> **REQUIRED ACTION**: Return, word for word, only the lines from the one containing "3. **[William Landau](https://wlandau.github.io/)**" through the last line of the entries.
──────── RECORDS SHOWN
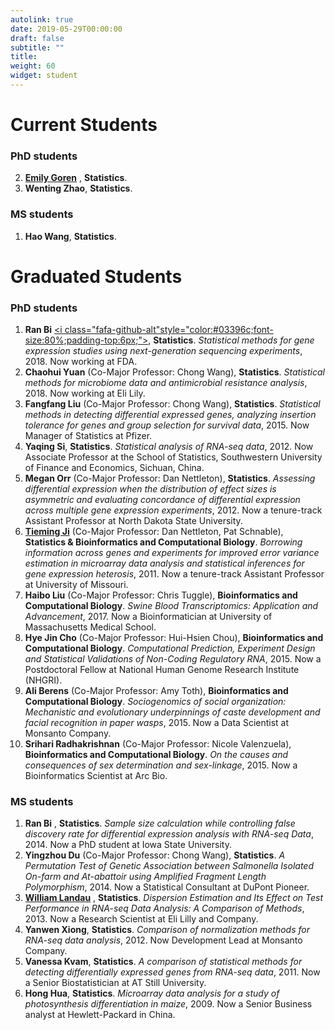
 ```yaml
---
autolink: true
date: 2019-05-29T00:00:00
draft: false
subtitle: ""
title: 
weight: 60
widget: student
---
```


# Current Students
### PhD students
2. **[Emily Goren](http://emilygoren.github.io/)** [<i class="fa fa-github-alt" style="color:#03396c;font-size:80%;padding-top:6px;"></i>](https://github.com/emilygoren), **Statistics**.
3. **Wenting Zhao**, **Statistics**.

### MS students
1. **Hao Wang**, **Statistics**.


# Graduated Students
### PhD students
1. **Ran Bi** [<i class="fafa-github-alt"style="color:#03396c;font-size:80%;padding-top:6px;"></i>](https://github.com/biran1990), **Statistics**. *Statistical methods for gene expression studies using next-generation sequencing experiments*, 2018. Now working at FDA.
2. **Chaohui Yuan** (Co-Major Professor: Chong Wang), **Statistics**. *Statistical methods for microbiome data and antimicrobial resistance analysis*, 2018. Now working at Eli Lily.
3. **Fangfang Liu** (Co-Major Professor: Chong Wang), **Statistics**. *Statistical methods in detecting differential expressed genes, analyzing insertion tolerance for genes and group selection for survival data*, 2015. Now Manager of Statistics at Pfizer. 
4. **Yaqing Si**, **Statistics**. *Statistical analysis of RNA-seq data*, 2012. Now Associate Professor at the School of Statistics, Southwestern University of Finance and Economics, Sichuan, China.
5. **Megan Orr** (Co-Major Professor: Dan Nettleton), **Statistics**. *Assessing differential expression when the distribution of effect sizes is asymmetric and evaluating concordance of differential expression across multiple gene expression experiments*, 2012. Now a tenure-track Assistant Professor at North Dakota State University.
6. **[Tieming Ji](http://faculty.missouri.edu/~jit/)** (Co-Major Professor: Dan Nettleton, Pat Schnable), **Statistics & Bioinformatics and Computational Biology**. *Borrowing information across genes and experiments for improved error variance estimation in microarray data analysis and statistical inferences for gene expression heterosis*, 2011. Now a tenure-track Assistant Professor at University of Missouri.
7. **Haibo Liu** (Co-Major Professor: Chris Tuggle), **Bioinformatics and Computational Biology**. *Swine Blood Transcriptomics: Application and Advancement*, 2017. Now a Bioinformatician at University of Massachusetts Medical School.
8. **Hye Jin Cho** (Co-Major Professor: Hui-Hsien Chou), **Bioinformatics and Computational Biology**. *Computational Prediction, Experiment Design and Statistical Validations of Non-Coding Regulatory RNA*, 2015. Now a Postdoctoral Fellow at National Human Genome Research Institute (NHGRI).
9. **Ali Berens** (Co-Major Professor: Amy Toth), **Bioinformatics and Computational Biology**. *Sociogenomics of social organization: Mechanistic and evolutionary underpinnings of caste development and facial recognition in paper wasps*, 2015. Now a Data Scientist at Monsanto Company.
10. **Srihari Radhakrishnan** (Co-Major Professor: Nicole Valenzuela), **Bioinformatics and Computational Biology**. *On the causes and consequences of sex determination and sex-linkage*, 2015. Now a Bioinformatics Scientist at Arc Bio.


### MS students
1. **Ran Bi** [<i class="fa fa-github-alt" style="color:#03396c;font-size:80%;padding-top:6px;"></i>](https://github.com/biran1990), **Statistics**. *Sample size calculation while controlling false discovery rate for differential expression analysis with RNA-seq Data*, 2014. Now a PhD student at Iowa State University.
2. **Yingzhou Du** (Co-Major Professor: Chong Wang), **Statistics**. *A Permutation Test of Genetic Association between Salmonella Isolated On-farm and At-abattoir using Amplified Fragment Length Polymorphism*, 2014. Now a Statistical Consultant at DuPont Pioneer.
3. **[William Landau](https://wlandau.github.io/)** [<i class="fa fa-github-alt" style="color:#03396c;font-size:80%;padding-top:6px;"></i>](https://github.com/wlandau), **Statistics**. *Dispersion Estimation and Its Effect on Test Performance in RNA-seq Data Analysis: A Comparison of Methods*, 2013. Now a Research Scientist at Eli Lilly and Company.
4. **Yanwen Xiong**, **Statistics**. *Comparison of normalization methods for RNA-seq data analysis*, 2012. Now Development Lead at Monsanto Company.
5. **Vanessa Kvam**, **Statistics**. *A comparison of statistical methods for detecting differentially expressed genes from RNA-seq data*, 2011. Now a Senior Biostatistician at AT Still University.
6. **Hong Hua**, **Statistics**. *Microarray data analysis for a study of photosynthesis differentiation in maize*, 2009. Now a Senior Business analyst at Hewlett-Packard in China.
────────────────
> **OUTPUT BELOW**:
3. **[William Landau](https://wlandau.github.io/)** [<i class="fa fa-github-alt" style="color:#03396c;font-size:80%;padding-top:6px;"></i>](https://github.com/wlandau), **Statistics**. *Dispersion Estimation and Its Effect on Test Performance in RNA-seq Data Analysis: A Comparison of Methods*, 2013. Now a Research Scientist at Eli Lilly and Company.
4. **Yanwen Xiong**, **Statistics**. *Comparison of normalization methods for RNA-seq data analysis*, 2012. Now Development Lead at Monsanto Company.
5. **Vanessa Kvam**, **Statistics**. *A comparison of statistical methods for detecting differentially expressed genes from RNA-seq data*, 2011. Now a Senior Biostatistician at AT Still University.
6. **Hong Hua**, **Statistics**. *Microarray data analysis for a study of photosynthesis differentiation in maize*, 2009. Now a Senior Business analyst at Hewlett-Packard in China.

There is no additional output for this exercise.